◆ Instruções ◆
De acordo com o texto sobre a LGPD no comércio eletrônico, em qual artigo dessa lei estão previstos os direitos do titular de dados?

◆ Texto fornecido ◆
Importante mencionar que, dentre todos os direitos do titular de dados, previstos no art. 18 da LGPD, está o direito de “se opor” a um tratamento que foi realizado sem o consentimento do mesmo. Esta oposição poderá se dar, por exemplo, caso as informações prestadas pelo e-commerce apresentem uma atividade de tratamento de dados cuja base legal adotada foi o legitimo “interesse” e o titular discorde.
Deste modo, é muito importante que, previamente, todos os novos processos e operações de tratamento de dados pessoais estejam devidamente mapeadas, analisadas e as medidas para proteção dos dados adotadas e ativas, sem descartar, ainda, a necessidade da manutenção atualizada de documentos e registros que são evidências de que a loja estabeleceu e mantém um sistema de gestão de proteção de dados, informações estas que poderão ser solicitadas a qualquer momento pela ANPD ou órgãos de defesa do consumidor.
É fundamental manter os processos e workflows ativados, com recursos humanos preparados para que, partir do recebimento de requerimentos de titulares ou notificações e até mesmo intimações e autuações, a empresa saiba claramente como agir e qual processo seguir.
Por fim, um dos pontos mais importantes: A gestão e resposta a incidentes. Por mais que o empreendedor invista em segurança da informação, enfrentar um incidente que possa envolver dados pessoais é questão de tempo. Neste sentido, processos de resposta a incidentes de segurança da informação e recursos necessários precisam ser aplicados e preparados para, diante do comprometimento de dados pessoais, sejam adotadas as medidas amparadas por melhores práticas para redução do impacto e comunicação a titulares e ANPD. Antecipação é fundamental, com preparo de equipes internas e consultorias externas para dar suporte a todos os processos, especialmente nesta fase, onde os criminosos digitais também se preparam para lucrar com golpes, fraudes e crimes cibernéticos, lesando milhares de pessoas.
Deste modo, o que não se espera de um comércio ou loja virtual à esta altura é que tenha que fazer, em tempos de Black Friday, uma “adequação de última hora”, mas na verdade, que considerando uma governança já em execução, atue para uma intensificação e revisão de todos os componentes do Sistema de Gestão de Proteção de Dados, com vistas a um período intenso de muitas compras, interações e compartilhamento de dados pessoais, o que somado ao crescimento do oportunismo, golpes e fraudes digitais, em alta no Brasil, pode gerar danos significativos a consumidores e ao varejo, com perdas financeiras e reputacionais irreparáveis. Se o seu negócio não iniciou um programa de governança para compliance com a LGPD, o risco é, evidentemente, ainda maior.
José Antonio Milagre, é Advogado especialista em Direito Digital e Proteção de Dados, Presidente de Instituto de Defesa do Cidadão na Internet – IDCIBrasil, Analista de Sistemas, Mestre e Doutor pela UNESP, DPO Exin, PECB Lead Implementer, e Diretor do PrivacyOffice, grupo de privacidade e proteção de dados da CyberExperts.

Registros de um conjunto de dados:
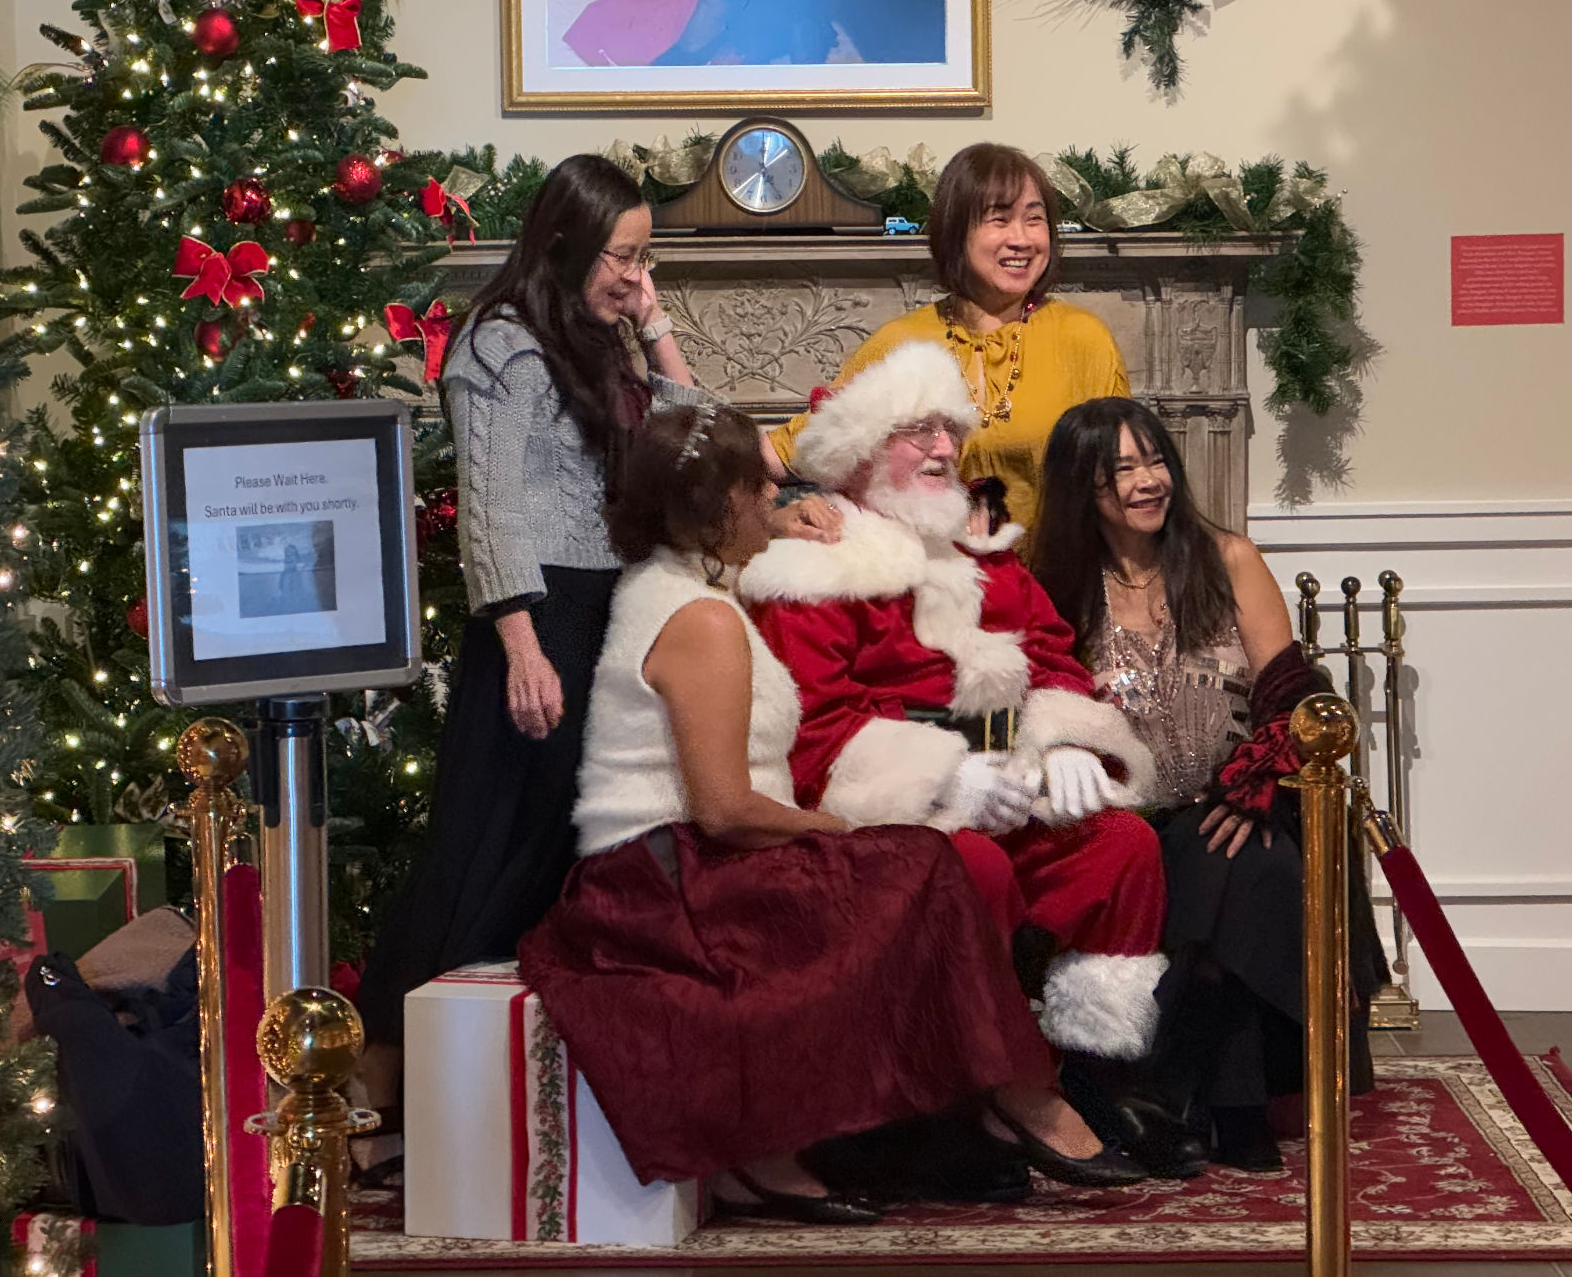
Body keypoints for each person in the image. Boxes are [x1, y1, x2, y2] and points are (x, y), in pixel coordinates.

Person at [519, 403, 1143, 1226]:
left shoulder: (692, 582)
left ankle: (993, 1098)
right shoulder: (703, 619)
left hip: (688, 856)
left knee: (927, 864)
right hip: (662, 876)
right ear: (720, 507)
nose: (780, 504)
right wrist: (844, 835)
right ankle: (1003, 1098)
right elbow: (723, 808)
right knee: (926, 866)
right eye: (762, 490)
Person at [355, 155, 836, 1147]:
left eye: (645, 256)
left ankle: (487, 1086)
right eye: (624, 255)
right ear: (567, 243)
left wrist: (652, 321)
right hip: (530, 621)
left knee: (550, 849)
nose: (633, 273)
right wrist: (521, 645)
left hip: (598, 604)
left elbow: (699, 436)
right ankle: (382, 1074)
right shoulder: (495, 344)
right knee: (480, 845)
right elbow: (486, 505)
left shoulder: (598, 342)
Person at [741, 341, 1210, 1178]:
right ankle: (1007, 1091)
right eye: (917, 431)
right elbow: (813, 733)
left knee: (1122, 848)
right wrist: (945, 779)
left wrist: (1068, 739)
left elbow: (1057, 660)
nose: (945, 450)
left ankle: (1092, 1070)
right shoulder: (810, 570)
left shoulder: (982, 554)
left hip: (1007, 784)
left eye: (950, 431)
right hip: (880, 817)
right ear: (858, 453)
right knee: (975, 869)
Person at [1028, 398, 1389, 1171]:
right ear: (1079, 488)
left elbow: (1291, 693)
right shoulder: (1055, 583)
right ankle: (1233, 1108)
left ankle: (1180, 1096)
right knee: (1211, 859)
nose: (1147, 481)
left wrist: (1250, 783)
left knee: (1246, 856)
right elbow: (1037, 706)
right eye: (1120, 469)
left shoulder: (1228, 559)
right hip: (1124, 818)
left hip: (1241, 799)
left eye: (1154, 460)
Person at [770, 143, 1130, 532]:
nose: (1022, 239)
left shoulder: (1083, 338)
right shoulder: (903, 342)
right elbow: (791, 452)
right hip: (931, 581)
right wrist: (774, 517)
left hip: (1055, 585)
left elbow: (1123, 475)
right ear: (956, 231)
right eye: (1000, 219)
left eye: (1034, 219)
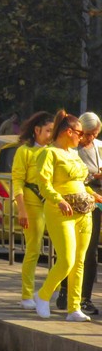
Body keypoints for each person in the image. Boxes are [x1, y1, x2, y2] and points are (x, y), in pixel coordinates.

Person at [33, 110, 102, 322]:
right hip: (61, 211)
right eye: (79, 133)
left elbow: (80, 183)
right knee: (67, 259)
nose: (82, 138)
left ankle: (74, 308)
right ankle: (43, 295)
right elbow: (44, 184)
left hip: (83, 210)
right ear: (68, 131)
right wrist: (58, 200)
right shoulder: (49, 153)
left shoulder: (73, 154)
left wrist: (93, 194)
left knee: (80, 260)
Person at [56, 111, 102, 314]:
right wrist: (93, 176)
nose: (90, 138)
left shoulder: (98, 147)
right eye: (88, 134)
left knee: (90, 251)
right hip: (74, 200)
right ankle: (65, 290)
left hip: (95, 201)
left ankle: (85, 298)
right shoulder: (70, 149)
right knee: (71, 250)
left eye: (95, 134)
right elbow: (68, 177)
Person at [11, 111, 53, 310]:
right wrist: (22, 210)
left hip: (52, 201)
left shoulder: (54, 151)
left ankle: (54, 292)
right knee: (34, 249)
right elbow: (17, 181)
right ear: (37, 130)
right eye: (48, 130)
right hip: (32, 201)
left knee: (64, 251)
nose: (50, 135)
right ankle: (27, 294)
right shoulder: (24, 151)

◆ Resposta ◆
No art. 18 da LGPD.